- WHAT IS EXPECTED
Return the data exactly, without pictures.

━━━━━ PROVIDED RECORDS

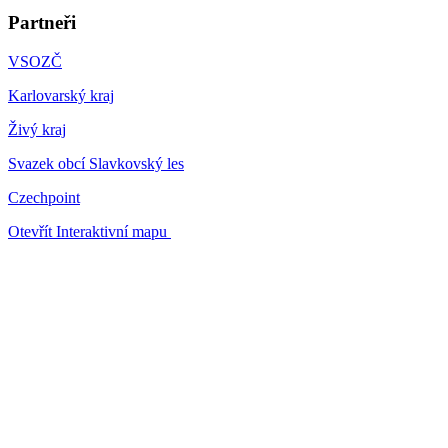
Partneři
VSOZČ
Karlovarský kraj
Živý kraj
Svazek obcí Slavkovský les
Czechpoint
Otevřít Interaktivní mapu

━━━━━━━━━━

- OUTPUT OF THE TASK
Partneři
VSOZČ
Karlovarský kraj
Živý kraj
Svazek obcí Slavkovský les
Czechpoint
Otevřít Interaktivní mapu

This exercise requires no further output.